In the Spaun family, J.J. is a fourth generation American with Filipino and Mexican roots. None of the adults in Spaun’s life asked for anything other than opportunities. And they embraced them to build a life near Los Angeles. His mother, Dollie, worked as an office manager. His father, John, was a hospital administrator. Both are recreational golfers. (According to Golf Week magazine, while pregnant with J.J., Dollie continued playing golf through the eighth month).
While this likely will be Spaun’s breakthrough season – he was co-leader of The Players Championship in May before losing to Rory McIlroy in a playoff – he has demonstrated that he is a closer. He won a tournament on the Korne Ferry Tour (golf’s professional minor league) and also scored a win on the PGA Canada Tour. Spaun has recorded 43 top ten finishes (and amassed more than $22 million in career earnings).
Spaun also is a college graduate. He was a four-year member of the golf team at San Diego State University, where he graduated in 2012.

Away from the rigors of pro golf Spaun cherishes fatherhood. He and his wife, Melody, were married in 2019 and are raising two daughters (photo nearby).
One of Spaun’s great grandfathers immigrated (legally) from the Philippines to California, where Spaun’s grandfather was born – a story repeated on countless occasions throughout America’s history. People arrive on our shores from every corner of the world, not to pursue fame and fortune, but to pursue a better life on a foundation of economic stability, accessible healthcare options and educational opportunities.
Occasionally one of these families hits the jackpot. A son becomes a millionaire pro golfer. A daughter finds stardom on the stage or screen. A grandchild launches a small business that becomes an empire.
J.J. Spaun was only one of the weekend’s big stories tied to Los Angeles. It is a distinctly American story. And it is a story in stark contrast to the frenzied, unhinged violence that is decimating the streets of downtown Los Angeles (and other cities).
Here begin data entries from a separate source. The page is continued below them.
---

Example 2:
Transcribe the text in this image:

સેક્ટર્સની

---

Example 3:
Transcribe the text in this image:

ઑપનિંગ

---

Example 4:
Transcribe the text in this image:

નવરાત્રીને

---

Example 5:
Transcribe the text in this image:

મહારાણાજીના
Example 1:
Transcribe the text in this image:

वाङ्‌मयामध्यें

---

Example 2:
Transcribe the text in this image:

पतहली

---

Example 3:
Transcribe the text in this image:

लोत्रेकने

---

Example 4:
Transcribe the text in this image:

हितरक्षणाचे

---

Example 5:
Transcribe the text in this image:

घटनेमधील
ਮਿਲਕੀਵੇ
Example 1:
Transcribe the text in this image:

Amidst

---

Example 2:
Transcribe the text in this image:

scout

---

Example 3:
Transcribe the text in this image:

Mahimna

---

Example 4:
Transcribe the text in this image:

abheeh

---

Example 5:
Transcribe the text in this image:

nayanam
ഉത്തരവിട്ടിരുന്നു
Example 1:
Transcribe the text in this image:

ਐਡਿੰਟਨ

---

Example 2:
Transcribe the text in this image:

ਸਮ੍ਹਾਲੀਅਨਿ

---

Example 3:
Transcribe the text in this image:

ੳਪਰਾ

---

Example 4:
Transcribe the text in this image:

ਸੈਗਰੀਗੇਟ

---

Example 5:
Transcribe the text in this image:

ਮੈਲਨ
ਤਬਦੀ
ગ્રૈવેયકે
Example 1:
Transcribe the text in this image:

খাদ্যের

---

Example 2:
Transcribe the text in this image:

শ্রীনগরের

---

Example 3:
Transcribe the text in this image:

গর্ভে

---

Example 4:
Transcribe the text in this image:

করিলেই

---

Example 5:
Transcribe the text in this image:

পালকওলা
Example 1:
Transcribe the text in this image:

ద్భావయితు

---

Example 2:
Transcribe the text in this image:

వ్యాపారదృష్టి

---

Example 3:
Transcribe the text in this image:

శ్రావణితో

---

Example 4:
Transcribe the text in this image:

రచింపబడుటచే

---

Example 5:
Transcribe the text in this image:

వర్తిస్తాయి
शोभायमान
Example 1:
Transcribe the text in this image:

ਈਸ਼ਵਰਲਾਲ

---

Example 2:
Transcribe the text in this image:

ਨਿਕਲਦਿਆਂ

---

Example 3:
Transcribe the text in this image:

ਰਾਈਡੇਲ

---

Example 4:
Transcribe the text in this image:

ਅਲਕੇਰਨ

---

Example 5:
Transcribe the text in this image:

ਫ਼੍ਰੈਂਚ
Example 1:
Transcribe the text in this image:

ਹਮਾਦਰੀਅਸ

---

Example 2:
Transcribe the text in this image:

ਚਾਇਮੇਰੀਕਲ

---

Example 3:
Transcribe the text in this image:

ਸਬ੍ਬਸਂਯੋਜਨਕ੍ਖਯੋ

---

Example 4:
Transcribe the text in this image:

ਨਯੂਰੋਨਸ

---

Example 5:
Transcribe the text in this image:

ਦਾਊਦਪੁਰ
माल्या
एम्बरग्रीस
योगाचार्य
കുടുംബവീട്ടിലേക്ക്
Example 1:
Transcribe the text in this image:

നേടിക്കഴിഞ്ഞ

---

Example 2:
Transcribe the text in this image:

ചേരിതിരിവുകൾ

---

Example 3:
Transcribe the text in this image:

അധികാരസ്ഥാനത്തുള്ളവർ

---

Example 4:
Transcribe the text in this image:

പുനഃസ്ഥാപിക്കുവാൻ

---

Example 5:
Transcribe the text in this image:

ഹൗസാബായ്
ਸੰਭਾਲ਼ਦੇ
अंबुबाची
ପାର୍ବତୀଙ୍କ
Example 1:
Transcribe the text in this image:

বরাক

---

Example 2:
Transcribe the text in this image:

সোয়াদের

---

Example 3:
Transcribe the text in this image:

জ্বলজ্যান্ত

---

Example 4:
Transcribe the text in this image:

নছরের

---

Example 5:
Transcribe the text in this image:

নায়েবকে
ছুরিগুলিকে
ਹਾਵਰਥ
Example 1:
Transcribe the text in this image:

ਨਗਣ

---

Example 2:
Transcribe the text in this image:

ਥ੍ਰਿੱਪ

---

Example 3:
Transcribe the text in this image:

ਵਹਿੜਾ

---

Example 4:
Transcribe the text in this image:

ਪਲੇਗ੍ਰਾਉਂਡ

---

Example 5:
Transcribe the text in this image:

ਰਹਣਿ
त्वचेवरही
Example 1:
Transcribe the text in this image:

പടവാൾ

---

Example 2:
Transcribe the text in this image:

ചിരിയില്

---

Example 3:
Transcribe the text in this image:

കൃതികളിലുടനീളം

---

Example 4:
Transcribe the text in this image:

The media report that L.A. rioters are protesting President Trump’s “immigration crackdown”, as if to infer that a coordinated effort to detain and deport migrants is targeting people like J.J. Spaun’s great grandfather.
To the contrary, millions of undocumented, unprocessed criminals who surged across the U.S.-Mexico border after Joe Biden’s regime seized power by leveraging China’s Covid-19 bioweapon did not enter our homeland to track down the best golf instructors. They’re not being bussed and flown into communities because there are plenty of empty seats in classrooms and beds in emergency rooms. They are not taking online civics courses to begin their journey toward legal American citizenship.
Many of the aliens were criminals in their countries of origin. They are not here to turn the page and leverage second chances. They are here to commit more crimes. Consider a partial roster of illegal migrants detained by a single June 2025 Immigration and Customs Enforcement (ICE) operation in Los Angeles:
Cuong Chanh Phan, 49, Vietnam (Criminal history: Second-degree murder)
Rolando Veneracion-Enriquez, 55, Philippines. (Criminal history: Burglary in Ontario, Calif.; sexual penetration with a foreign object with force and assault with intent to commit rape in Pomona, Calif., sentenced to 37 years in prison)
Armando Ordaz, 44, Mexico. (Criminal history: Sexual battery in Los Angeles; receiving known or stolen property in Norwalk, Calif.; petty theft in Los Angeles)

Victor Mendoza-Aguilar (photo nearby), 32, Mexico. (Criminal history: Possessing unlawful paraphernalia in Pasadena, Calif.: possessing controlled substances in Pasadena; assault with a deadly weapon: not firearm in Pasadena; obstructing a public officer in Pasadena)
Jordan Mauricio Meza-Esquibel, 32, Honduras. (Criminal history: Distribution of heroin and cocaine; domestic violence)
It strains every thread of logic we can muster to comprehend how anyone opposes detainment and deportation of thugs such as these. And yet the riots rage on in Los Angeles.
We began with a sports reference. Here is another. Los Angeles is scheduled to host eight soccer matches during the 2026 World Cup next summer. Los Angeles is the host city of the 2028 Olympic Games. At what point should those designations be reconsidered?